By the time Green was working for the San Diego Union/Tribune in 2001, she said she had become a more empathetic person. She made friends who weren’t white and met her future, multi-racial husband.
Her interest in the history of her hometown was piqued after reading a Washington Post article that featured the stories of Prince Edward County students who were shut out of school in the 1950s and early 1960s. “They were stories that I had never heard or even imagined,” Green said.
These stories inspired Green to explore how people were affected by the closing of public schools in Prince Edward County, an exploration that would lead to her best-selling book. Green said her reporting credentials as a journalist and personal connection put her in the ideal position to write this book. “I understood how that town operated, how white people there thought,” she said.
As Green researched and interviewed, she became a part of the story itself after discovering that her grandfather was a founding member of a group dedicated to preventing local school integration.

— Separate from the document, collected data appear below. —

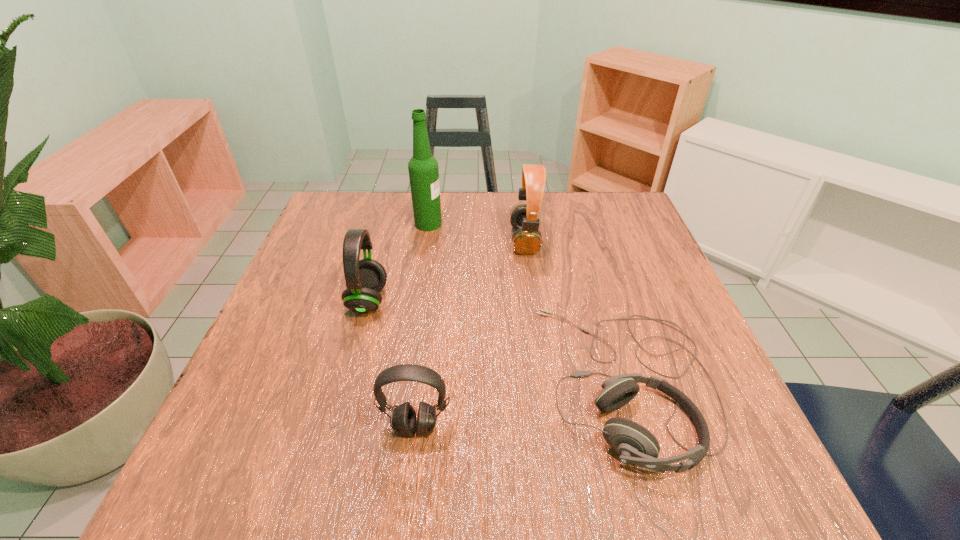
The image size is (960, 540). I want to click on the tallest object, so pos(423,169).

Find the location of a particular element. the farthest headset is located at coordinates (527, 240).

I want to click on the leftmost object, so click(365, 278).

At what (x,y) coordinates should I click in order to perform the action: click on the second shortest object. Please return your answer as a coordinate pair (x, y). The image size is (960, 540). Looking at the image, I should click on (403, 422).

What are the coordinates of `the second shortest headset` in the screenshot? It's located at (403, 422).

The width and height of the screenshot is (960, 540). Find the location of `the shortest object`. the shortest object is located at coordinates (634, 444).

Image resolution: width=960 pixels, height=540 pixels. I want to click on free location located on the label of the tallest object, so click(x=534, y=224).

At what (x,y) coordinates should I click in order to perform the action: click on free space located 0.080m on the ear cups of the farthest headset. Please return your answer as a coordinate pair (x, y). This screenshot has width=960, height=540. Looking at the image, I should click on (478, 240).

Where is `free space located 0.310m on the ear cups of the farthest headset`? free space located 0.310m on the ear cups of the farthest headset is located at coordinates (386, 240).

At what (x,y) coordinates should I click in order to perform the action: click on free space located on the ear cups of the farthest headset. Please return your answer as a coordinate pair (x, y). Looking at the image, I should click on (446, 240).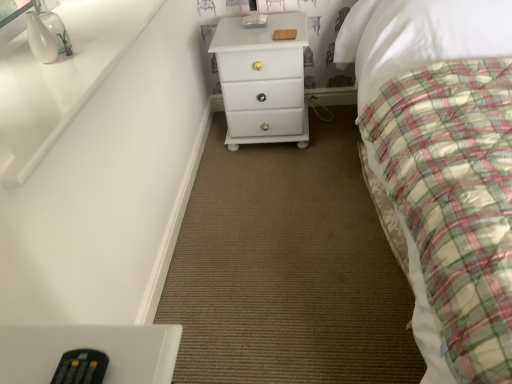
The width and height of the screenshot is (512, 384). Describe the element at coordinates (418, 36) in the screenshot. I see `plaid fabric bed at right` at that location.

The width and height of the screenshot is (512, 384). In order to click on white glossy chest of drawers at center in this screenshot , I will do `click(262, 80)`.

Where is `remote that is above the plaid fabric bed at right (from a real-world perspective)`? This screenshot has width=512, height=384. remote that is above the plaid fabric bed at right (from a real-world perspective) is located at coordinates (81, 367).

Does plaid fabric bed at right appear on the right side of black plastic remote at lower left?

Indeed, plaid fabric bed at right is positioned on the right side of black plastic remote at lower left.

From the image's perspective, is plaid fabric bed at right above or below black plastic remote at lower left?

Clearly, from the image's perspective, plaid fabric bed at right is above black plastic remote at lower left.

Is plaid fabric bed at right shorter than black plastic remote at lower left?

No, plaid fabric bed at right is not shorter than black plastic remote at lower left.

Who is smaller, white glossy chest of drawers at center or plaid fabric bed at right?

With smaller size is white glossy chest of drawers at center.

From a real-world perspective, between white glossy chest of drawers at center and plaid fabric bed at right, who is vertically lower?

white glossy chest of drawers at center, from a real-world perspective.

Locate an element on the screen. The width and height of the screenshot is (512, 384). bed above the white glossy chest of drawers at center (from a real-world perspective) is located at coordinates (418, 36).

Where is `bed that is under the black plastic remote at lower left (from a real-world perspective)`? bed that is under the black plastic remote at lower left (from a real-world perspective) is located at coordinates point(418,36).

Considering the points (87, 368) and (453, 24), which point is in front, point (87, 368) or point (453, 24)?

The point (87, 368) is closer to the camera.

From the picture: Is there a large distance between black plastic remote at lower left and plaid fabric bed at right?

That's right, there is a large distance between black plastic remote at lower left and plaid fabric bed at right.

Would you say black plastic remote at lower left contains plaid fabric bed at right?

No, plaid fabric bed at right is not surrounded by black plastic remote at lower left.

From a real-world perspective, is white glossy chest of drawers at center positioned over black plastic remote at lower left based on gravity?

No, from a real-world perspective, white glossy chest of drawers at center is not over black plastic remote at lower left

Is white glossy chest of drawers at center not inside black plastic remote at lower left?

Absolutely, white glossy chest of drawers at center is external to black plastic remote at lower left.

Considering the sizes of white glossy chest of drawers at center and black plastic remote at lower left in the image, is white glossy chest of drawers at center taller or shorter than black plastic remote at lower left?

In the image, white glossy chest of drawers at center appears to be taller than black plastic remote at lower left.

Is black plastic remote at lower left at the back of white glossy chest of drawers at center?

No, white glossy chest of drawers at center is not facing away from black plastic remote at lower left.

From a real-world perspective, is black plastic remote at lower left over white glossy chest of drawers at center?

Yes, from a real-world perspective, black plastic remote at lower left is on top of white glossy chest of drawers at center.

Would you say black plastic remote at lower left is to the left or to the right of white glossy chest of drawers at center in the picture?

black plastic remote at lower left is to the left of white glossy chest of drawers at center.

Identify the location of chest of drawers behind the black plastic remote at lower left. The height and width of the screenshot is (384, 512). (262, 80).

Who is bigger, black plastic remote at lower left or white glossy chest of drawers at center?

Bigger between the two is white glossy chest of drawers at center.

Could white glossy chest of drawers at center be considered to be inside plaid fabric bed at right?

No, white glossy chest of drawers at center is not surrounded by plaid fabric bed at right.

Between plaid fabric bed at right and white glossy chest of drawers at center, which one has larger width?

plaid fabric bed at right is wider.

From the image's perspective, does plaid fabric bed at right appear higher than white glossy chest of drawers at center?

Incorrect, from the image's perspective, plaid fabric bed at right is lower than white glossy chest of drawers at center.

This screenshot has height=384, width=512. What are the coordinates of `remote above the plaid fabric bed at right (from a real-world perspective)` in the screenshot? It's located at (81, 367).

The image size is (512, 384). I want to click on bed below the white glossy chest of drawers at center (from the image's perspective), so click(418, 36).

Considering their positions, is black plastic remote at lower left positioned closer to plaid fabric bed at right than white glossy chest of drawers at center?

The object closer to plaid fabric bed at right is white glossy chest of drawers at center.

Considering their positions, is black plastic remote at lower left positioned further to white glossy chest of drawers at center than plaid fabric bed at right?

black plastic remote at lower left lies further to white glossy chest of drawers at center than the other object.

Which object lies nearer to the anchor point white glossy chest of drawers at center, plaid fabric bed at right or black plastic remote at lower left?

plaid fabric bed at right is positioned closer to the anchor white glossy chest of drawers at center.

From the image, which object appears to be farther from black plastic remote at lower left, white glossy chest of drawers at center or plaid fabric bed at right?

white glossy chest of drawers at center.

In the scene shown: Considering their positions, is white glossy chest of drawers at center positioned further to plaid fabric bed at right than black plastic remote at lower left?

Among the two, black plastic remote at lower left is located further to plaid fabric bed at right.

Which object lies nearer to the anchor point black plastic remote at lower left, plaid fabric bed at right or white glossy chest of drawers at center?

plaid fabric bed at right.

At what (x,y) coordinates should I click in order to perform the action: click on remote between plaid fabric bed at right and white glossy chest of drawers at center along the z-axis. Please return your answer as a coordinate pair (x, y). Looking at the image, I should click on (81, 367).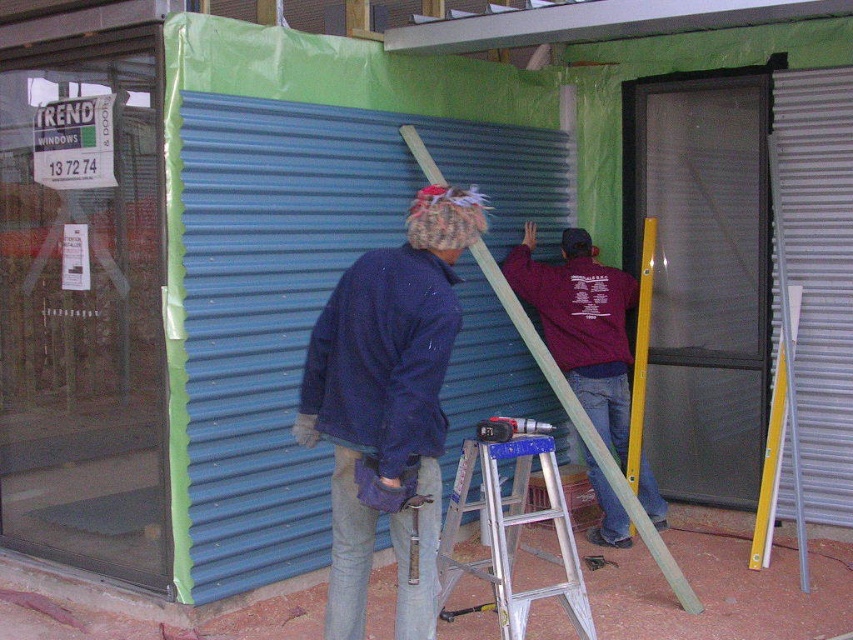
Question: Which point is farther to the camera?

Choices:
 (A) dark blue fabric at center
 (B) metallic silver shutter at right
 (C) silver metallic ladder at center

Answer: (B)

Question: Is dark blue fleece at center thinner than yellow metallic ladder at right?

Choices:
 (A) yes
 (B) no

Answer: (B)

Question: Among these objects, which one is farthest from the camera?

Choices:
 (A) yellow metallic ladder at center
 (B) yellow metallic ladder at right
 (C) silver metallic ladder at center

Answer: (B)

Question: Does metallic silver shutter at right appear on the left side of metallic blue drill at center?

Choices:
 (A) no
 (B) yes

Answer: (A)

Question: Which of the following is the farthest from the observer?

Choices:
 (A) metallic hammer at center
 (B) yellow metallic ladder at center

Answer: (B)

Question: Observing the image, what is the correct spatial positioning of dark blue fabric at center in reference to dark blue fleece at center?

Choices:
 (A) left
 (B) right

Answer: (A)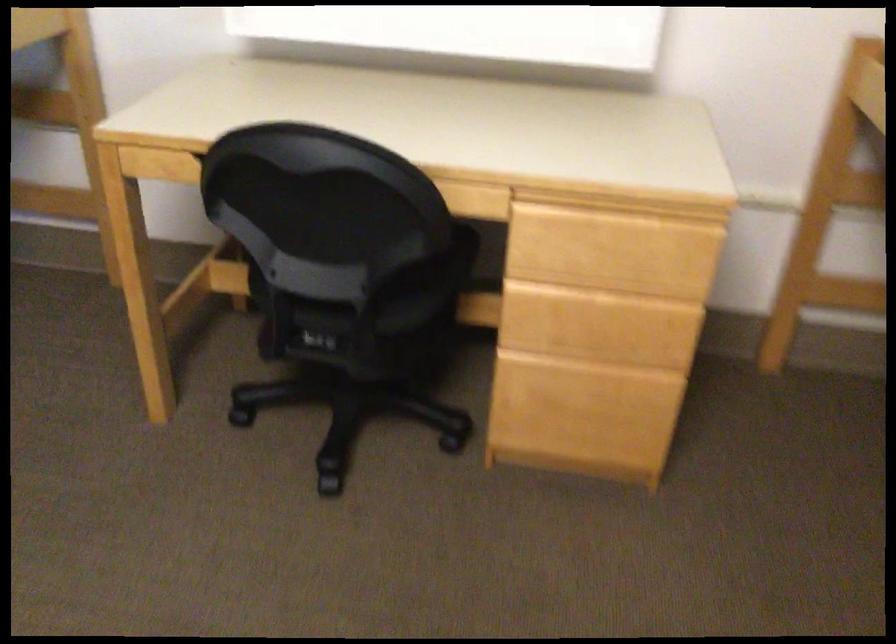
Question: The first image is from the beginning of the video and the second image is from the end. How did the camera likely rotate when shooting the video?

Choices:
 (A) Left
 (B) Right
 (C) Up
 (D) Down

Answer: (A)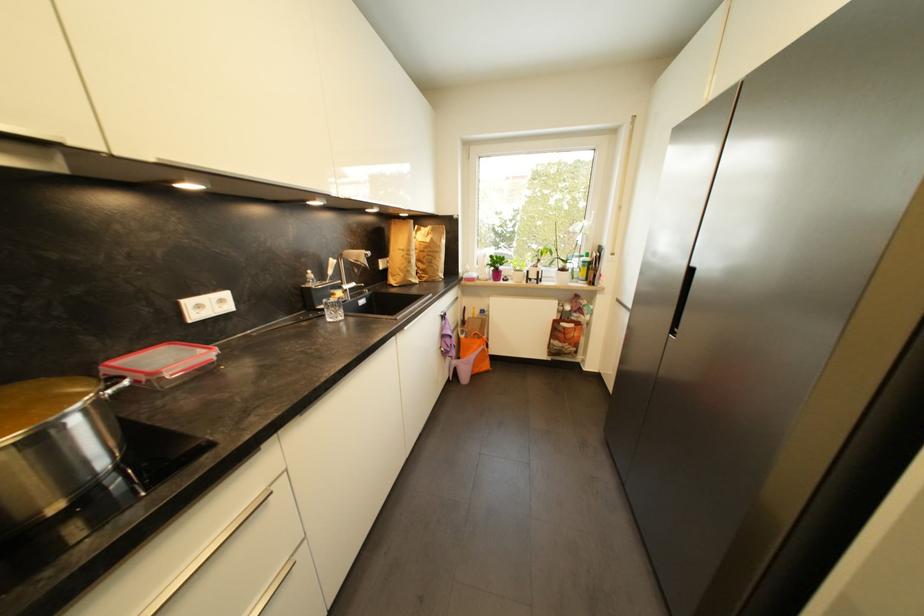
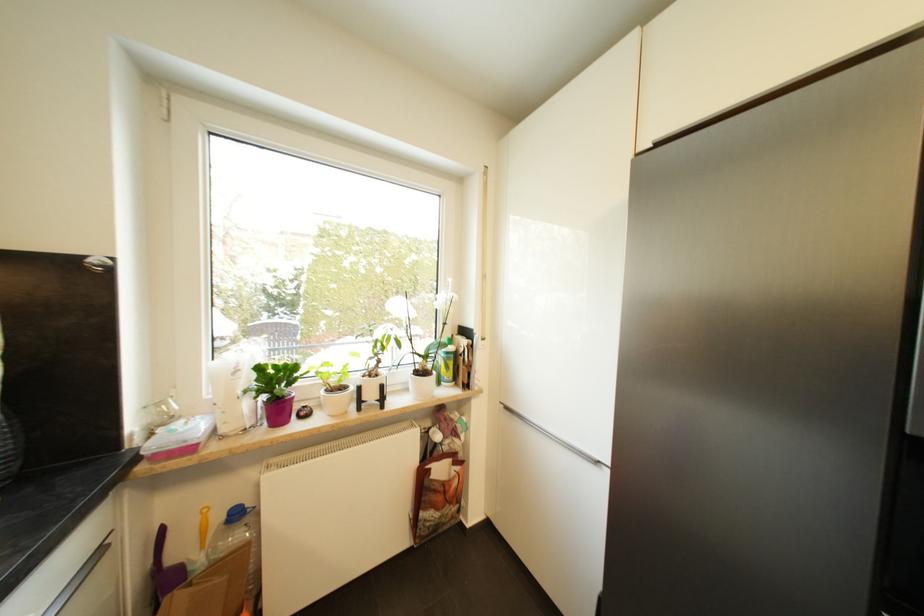
Find the pixel in the second image that matches [564,272] in the first image.

(421, 375)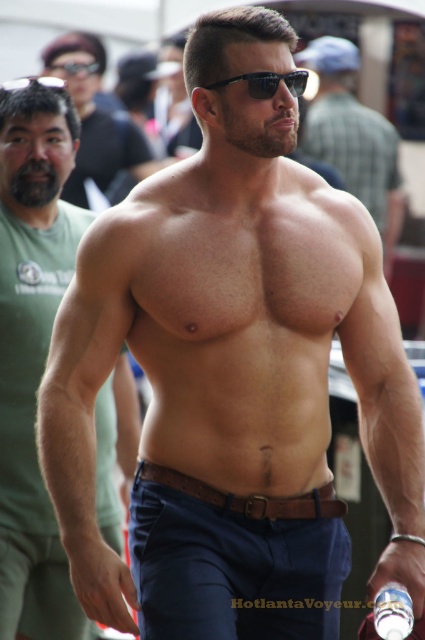
You are a photographer trying to capture the muscular skin at center in the image. Based on its position coordinates, where should you focus your camera lens to ensure it is centered in the frame?

The muscular skin at center is located at coordinates point (353,136), so you should focus your camera lens at that point to center it in the frame.

You are a fashion designer observing the man at the event. You need to decide which accessory to adjust first based on their size. Which one should you focus on first, the matte brown belt at center or the sunglasses at center?

The matte brown belt at center is bigger than the sunglasses at center, so you should focus on adjusting the matte brown belt at center first since it is larger and may require more attention.

You are a fashion designer observing the man in the image. You need to determine which item is taller between the matte brown belt at center and the sunglasses at center. Which one is taller?

The matte brown belt at center is taller than the sunglasses at center.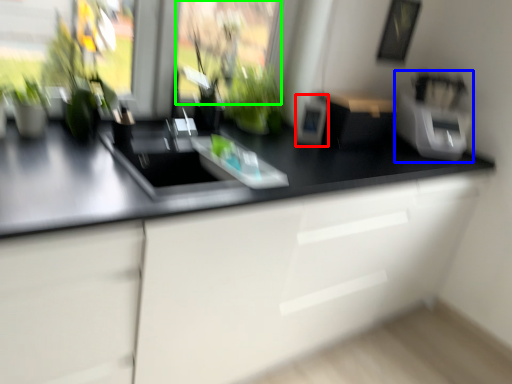
Question: Based on their relative distances, which object is nearer to appliance (highlighted by a red box)? Choose from appliance (highlighted by a blue box) and window screen (highlighted by a green box).

Choices:
 (A) appliance
 (B) window screen

Answer: (B)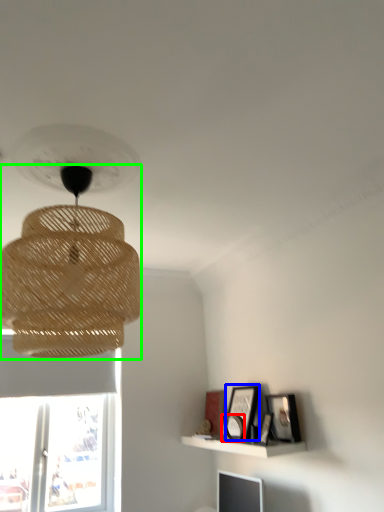
Question: Considering the real-world distances, which object is farthest from picture frame (highlighted by a red box)? picture frame (highlighted by a blue box) or lamp (highlighted by a green box)?

Choices:
 (A) picture frame
 (B) lamp

Answer: (B)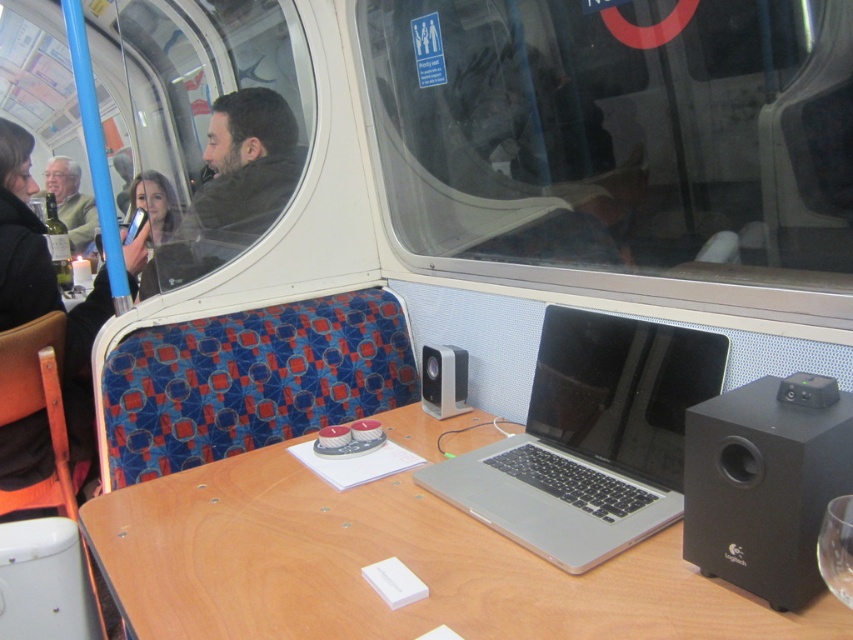
Does satin silver speaker at upper center have a larger size compared to matte black jacket at upper left?

Actually, satin silver speaker at upper center might be smaller than matte black jacket at upper left.

Can you confirm if satin silver speaker at upper center is positioned to the left of matte black jacket at upper left?

Incorrect, satin silver speaker at upper center is not on the left side of matte black jacket at upper left.

Which is behind, point (424, 346) or point (86, 202)?

Point (86, 202)

In order to click on satin silver speaker at upper center in this screenshot , I will do `click(444, 380)`.

Is transparent glass at lower right wider than matte black jacket at upper left?

In fact, transparent glass at lower right might be narrower than matte black jacket at upper left.

Between transparent glass at lower right and matte black jacket at upper left, which one appears on the left side from the viewer's perspective?

matte black jacket at upper left is more to the left.

The image size is (853, 640). Find the location of `transparent glass at lower right`. transparent glass at lower right is located at coordinates (836, 548).

Does black plastic speaker at lower right have a lesser width compared to transparent glass at lower right?

In fact, black plastic speaker at lower right might be wider than transparent glass at lower right.

Between point (770, 452) and point (844, 531), which one is positioned in front?

Point (844, 531) is in front.

This screenshot has width=853, height=640. I want to click on black plastic speaker at lower right, so click(x=764, y=483).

Learning that, she was “crushed,” but she knew she had to hold her own grandfather accountable to be fair, she said.
“I knew that it was people just like him — quiet, respectable, businessmen — who were responsible for denying education to a whole population of children,” she said.
Green was told that her grandfather acted as was expected at the time, but she continues to see ample examples of racial mistreatment today. She pointed to recent news stories, including a police officer using a Taser on a black 11-year old girl for allegedly stealing from a store.
“People say ‘this isn’t America,’” Green said. “As a matter of fact, it’s exactly who America has always been. During World War II, American officials rounded up people of Japanese descent and sent them to internment camps after the attack on Pearl Harbor.”
Green said the first step in moving forward is acknowledging the past.
“We have done all these things in our past, and many Americans deeply regret these decisions,” she said. But there are still people who don’t want to talk about these mistakes.
“I got a lot of push-back in my hometown,” Green said. “American schools don’t do a great job educating children about the difficult history of the U.S..”
According to Green, many want to just move on from these periods in the country’s past rather than dealing with shameful parts of its history. “Something about the American culture causes us to repress that shame,” Green said. “The answer to our racial problems is not some big ‘mea culpa.’ It’s only through daily actions that implicit bias begins to fade and we can move our country in a different direction.”
Green’s Wednesday night lecture was followed on Thursday and Friday by question-and-answer sessions with students that allowed them to further explore her research and work.